While the Afghans continuously distrusted the British, other Europeans such as Germans and Austrians used to live there with almost complete liberty. A century ago, the British agent in Kabul made the following observation about the Germans and Austrians in Kabul: “… they can go about quite freely in the bazaars; they are treated far better in Kabul than the British Agent or his staff, who are treated like criminals and every possible petty affront is put upon them.”

Similarly, Shah Shuja’s status as a British puppet has served as a benchmark for future foreign-imposed, puppet rulers in Afghanistan. In the 1980s, the Soviet-imposed puppet Babrak Karmal was popularly known by Afghans as “Shah Shuja the Second.” The U.S.-sponsored Hamid Karzai was similarly viewed  as “Shah Shuja the Third.” This was in fact the reason why Karzai, while constantly working in collusion with the U.S. behind closed doors, used to take anti-U.S. positions publicly.
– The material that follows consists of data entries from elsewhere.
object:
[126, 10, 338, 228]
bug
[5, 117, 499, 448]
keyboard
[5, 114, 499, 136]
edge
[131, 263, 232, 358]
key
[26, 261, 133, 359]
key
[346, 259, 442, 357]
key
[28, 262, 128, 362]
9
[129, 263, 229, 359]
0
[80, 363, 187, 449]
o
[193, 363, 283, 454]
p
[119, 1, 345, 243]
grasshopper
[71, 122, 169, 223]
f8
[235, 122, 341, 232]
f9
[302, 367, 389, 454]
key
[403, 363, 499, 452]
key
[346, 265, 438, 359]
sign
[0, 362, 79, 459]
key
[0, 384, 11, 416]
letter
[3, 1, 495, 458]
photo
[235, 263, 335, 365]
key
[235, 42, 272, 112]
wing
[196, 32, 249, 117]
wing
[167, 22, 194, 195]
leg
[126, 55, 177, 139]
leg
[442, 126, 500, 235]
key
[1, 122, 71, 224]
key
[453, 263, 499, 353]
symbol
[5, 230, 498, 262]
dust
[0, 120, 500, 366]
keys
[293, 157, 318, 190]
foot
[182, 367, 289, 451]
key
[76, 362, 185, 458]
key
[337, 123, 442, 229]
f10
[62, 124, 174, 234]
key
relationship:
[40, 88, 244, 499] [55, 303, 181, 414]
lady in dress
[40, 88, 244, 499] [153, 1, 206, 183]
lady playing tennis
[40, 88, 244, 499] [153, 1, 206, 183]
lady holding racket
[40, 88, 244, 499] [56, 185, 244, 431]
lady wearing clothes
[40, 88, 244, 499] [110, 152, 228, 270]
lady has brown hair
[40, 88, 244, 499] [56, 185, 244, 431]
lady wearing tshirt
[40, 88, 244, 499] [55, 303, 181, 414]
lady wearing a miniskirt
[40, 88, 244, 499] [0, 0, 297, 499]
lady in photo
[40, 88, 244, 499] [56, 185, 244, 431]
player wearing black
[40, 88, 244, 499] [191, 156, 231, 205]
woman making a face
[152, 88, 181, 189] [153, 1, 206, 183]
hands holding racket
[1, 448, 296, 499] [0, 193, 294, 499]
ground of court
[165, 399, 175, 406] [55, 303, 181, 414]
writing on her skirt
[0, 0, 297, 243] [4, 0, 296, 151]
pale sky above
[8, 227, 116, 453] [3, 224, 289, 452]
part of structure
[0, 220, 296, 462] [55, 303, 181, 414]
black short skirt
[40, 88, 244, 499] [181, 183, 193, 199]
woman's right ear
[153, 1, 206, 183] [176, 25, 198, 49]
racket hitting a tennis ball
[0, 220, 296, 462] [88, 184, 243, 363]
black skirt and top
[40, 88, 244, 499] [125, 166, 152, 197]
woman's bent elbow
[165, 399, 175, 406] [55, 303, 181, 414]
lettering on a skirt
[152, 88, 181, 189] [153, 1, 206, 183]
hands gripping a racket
Karzai didn’t want to be judged by history as another “Shah Shuja.”

In Afghanistan, to this very day, no foreigners are viewed with as much suspicion as the British. Despite 28 years of combined Soviet and U.S. occupation of Afghanistan, the British continue to top the list as the most distrusted and disliked foreigners. Distrusting the British is not limited to a particular segment of Afghan society either. The sentiment is pervasive. And thus, the Anglo-Afghan wars continue to cast a long shadow over Afghan-British relations.

Arwin Rahi is an independent researcher and writer, and a former adviser to the Parwan governor in Afghanistan.